Collected data:
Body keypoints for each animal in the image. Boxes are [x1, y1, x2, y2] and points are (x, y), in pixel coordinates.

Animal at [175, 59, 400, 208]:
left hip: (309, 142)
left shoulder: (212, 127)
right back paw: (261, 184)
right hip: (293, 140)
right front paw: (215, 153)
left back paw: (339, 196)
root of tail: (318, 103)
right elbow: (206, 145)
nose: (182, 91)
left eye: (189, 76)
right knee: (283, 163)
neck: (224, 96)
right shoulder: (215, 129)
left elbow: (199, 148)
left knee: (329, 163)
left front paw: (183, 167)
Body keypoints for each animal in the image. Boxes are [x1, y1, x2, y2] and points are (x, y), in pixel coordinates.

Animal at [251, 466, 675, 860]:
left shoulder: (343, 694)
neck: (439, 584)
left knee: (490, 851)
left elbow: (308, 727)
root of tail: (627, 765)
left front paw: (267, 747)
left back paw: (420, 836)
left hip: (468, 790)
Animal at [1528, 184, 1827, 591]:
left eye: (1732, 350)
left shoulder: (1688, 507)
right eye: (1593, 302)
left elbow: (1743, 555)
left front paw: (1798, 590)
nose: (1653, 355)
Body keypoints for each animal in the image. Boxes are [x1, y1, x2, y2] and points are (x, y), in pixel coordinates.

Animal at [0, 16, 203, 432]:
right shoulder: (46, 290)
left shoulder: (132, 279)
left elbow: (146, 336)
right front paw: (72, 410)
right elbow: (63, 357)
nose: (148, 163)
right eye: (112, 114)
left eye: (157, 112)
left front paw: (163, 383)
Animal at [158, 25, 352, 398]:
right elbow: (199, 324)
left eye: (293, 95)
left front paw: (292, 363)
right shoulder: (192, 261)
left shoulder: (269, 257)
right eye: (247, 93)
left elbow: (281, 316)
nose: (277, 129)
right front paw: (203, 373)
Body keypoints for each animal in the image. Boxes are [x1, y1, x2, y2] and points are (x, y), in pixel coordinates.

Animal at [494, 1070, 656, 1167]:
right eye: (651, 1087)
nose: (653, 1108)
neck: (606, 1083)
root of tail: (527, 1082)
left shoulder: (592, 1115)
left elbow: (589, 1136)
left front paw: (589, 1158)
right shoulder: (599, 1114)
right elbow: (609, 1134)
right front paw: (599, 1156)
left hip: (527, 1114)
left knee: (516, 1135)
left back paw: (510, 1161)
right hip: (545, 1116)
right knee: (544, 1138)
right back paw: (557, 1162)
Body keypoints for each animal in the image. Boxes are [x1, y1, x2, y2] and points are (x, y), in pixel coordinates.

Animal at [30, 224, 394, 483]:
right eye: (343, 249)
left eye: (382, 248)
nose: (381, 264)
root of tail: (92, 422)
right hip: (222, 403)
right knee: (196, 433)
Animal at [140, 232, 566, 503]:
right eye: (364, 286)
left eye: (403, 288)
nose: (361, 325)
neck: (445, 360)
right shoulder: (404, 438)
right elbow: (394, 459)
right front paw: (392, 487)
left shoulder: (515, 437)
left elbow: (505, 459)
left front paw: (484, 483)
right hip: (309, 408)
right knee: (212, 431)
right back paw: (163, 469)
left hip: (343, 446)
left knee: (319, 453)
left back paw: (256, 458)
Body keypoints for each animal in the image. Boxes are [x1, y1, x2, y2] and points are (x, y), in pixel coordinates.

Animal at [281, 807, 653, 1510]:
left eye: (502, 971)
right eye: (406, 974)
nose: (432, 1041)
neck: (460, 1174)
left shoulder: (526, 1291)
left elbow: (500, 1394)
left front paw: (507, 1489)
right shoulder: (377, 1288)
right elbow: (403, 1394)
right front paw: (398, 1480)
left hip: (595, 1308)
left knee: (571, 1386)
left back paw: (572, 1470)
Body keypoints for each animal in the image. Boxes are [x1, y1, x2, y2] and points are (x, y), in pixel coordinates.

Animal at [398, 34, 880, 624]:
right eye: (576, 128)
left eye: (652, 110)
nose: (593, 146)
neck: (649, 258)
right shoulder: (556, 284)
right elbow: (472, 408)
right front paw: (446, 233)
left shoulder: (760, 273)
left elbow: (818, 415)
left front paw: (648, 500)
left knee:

(ABOUT THIS TASK): Each entry given above is to be duplicated exactly.

(SOLUTION TO THIS TASK):
Body keypoints for each animal in the image. Boxes are [x1, y1, x2, y2] and points are (x, y), in pixel coordinates.

Animal at [175, 59, 400, 208]:
left hip: (309, 142)
left shoulder: (212, 127)
right back paw: (261, 184)
right hip: (293, 140)
right front paw: (215, 153)
left back paw: (339, 196)
root of tail: (318, 103)
right elbow: (206, 145)
nose: (182, 91)
left eye: (189, 76)
right knee: (283, 163)
neck: (224, 96)
right shoulder: (215, 129)
left elbow: (199, 148)
left knee: (329, 163)
left front paw: (183, 167)
Body keypoints for each animal in the image. Boxes are [x1, y1, x2, y2] and points are (x, y), in pixel coordinates.

Animal at [251, 466, 675, 860]:
left shoulder: (343, 694)
neck: (439, 584)
left knee: (490, 851)
left elbow: (308, 727)
root of tail: (627, 765)
left front paw: (267, 747)
left back paw: (420, 836)
left hip: (468, 790)
Animal at [1528, 184, 1827, 591]:
left eye: (1732, 350)
left shoulder: (1688, 507)
right eye: (1593, 302)
left elbow: (1743, 555)
left front paw: (1798, 590)
nose: (1653, 355)
Body keypoints for each animal in the image. Boxes are [x1, y1, x2, y2] and points are (x, y), in pixel coordinates.

Animal at [0, 16, 203, 432]:
right shoulder: (46, 290)
left shoulder: (132, 279)
left elbow: (146, 336)
right front paw: (72, 410)
right elbow: (63, 357)
nose: (148, 163)
right eye: (112, 114)
left eye: (157, 112)
left front paw: (163, 383)
Animal at [158, 25, 352, 398]:
right elbow: (199, 324)
left eye: (293, 95)
left front paw: (292, 363)
right shoulder: (192, 261)
left shoulder: (269, 257)
right eye: (247, 93)
left elbow: (281, 316)
nose: (277, 129)
right front paw: (203, 373)
Body keypoints for each animal in the image. Boxes are [x1, y1, x2, y2] and points are (x, y), in pixel coordinates.

Animal at [494, 1070, 656, 1167]:
right eye: (651, 1087)
nose: (653, 1108)
neck: (606, 1083)
root of tail: (527, 1082)
left shoulder: (592, 1115)
left elbow: (589, 1136)
left front paw: (589, 1158)
right shoulder: (599, 1114)
right elbow: (609, 1134)
right front paw: (599, 1156)
left hip: (527, 1114)
left knee: (516, 1135)
left back paw: (510, 1161)
right hip: (545, 1116)
right knee: (544, 1138)
right back paw: (557, 1162)
Body keypoints for each animal in the image. Boxes are [x1, y1, x2, y2] and points are (x, y), in pixel coordinates.

Animal at [30, 224, 394, 483]:
right eye: (343, 249)
left eye: (382, 248)
nose: (381, 264)
root of tail: (92, 422)
right hip: (222, 403)
right knee: (196, 433)
Animal at [140, 232, 566, 503]:
right eye: (364, 286)
left eye: (403, 288)
nose: (361, 325)
neck: (445, 360)
right shoulder: (404, 438)
right elbow: (394, 459)
right front paw: (392, 487)
left shoulder: (515, 437)
left elbow: (505, 459)
left front paw: (484, 483)
right hip: (309, 408)
right knee: (212, 431)
right back paw: (163, 469)
left hip: (343, 446)
left knee: (319, 453)
left back paw: (256, 458)
Body keypoints for each animal in the image. Boxes are [x1, y1, x2, y2] and points are (x, y), in pixel coordinates.

Animal at [281, 807, 653, 1510]:
left eye: (502, 971)
right eye: (406, 974)
nose: (432, 1041)
neck: (460, 1174)
left shoulder: (526, 1291)
left elbow: (500, 1394)
left front paw: (507, 1489)
right shoulder: (377, 1288)
right elbow: (403, 1394)
right front paw: (398, 1480)
left hip: (595, 1308)
left knee: (571, 1386)
left back paw: (572, 1470)
Body keypoints for each animal in the image. Boxes are [x1, y1, x2, y2] and points are (x, y), in pixel coordinates.

Animal at [398, 34, 880, 624]:
right eye: (576, 128)
left eye: (652, 110)
nose: (593, 146)
neck: (649, 258)
right shoulder: (556, 284)
right elbow: (472, 408)
right front paw: (446, 233)
left shoulder: (760, 273)
left elbow: (818, 415)
left front paw: (648, 500)
left knee:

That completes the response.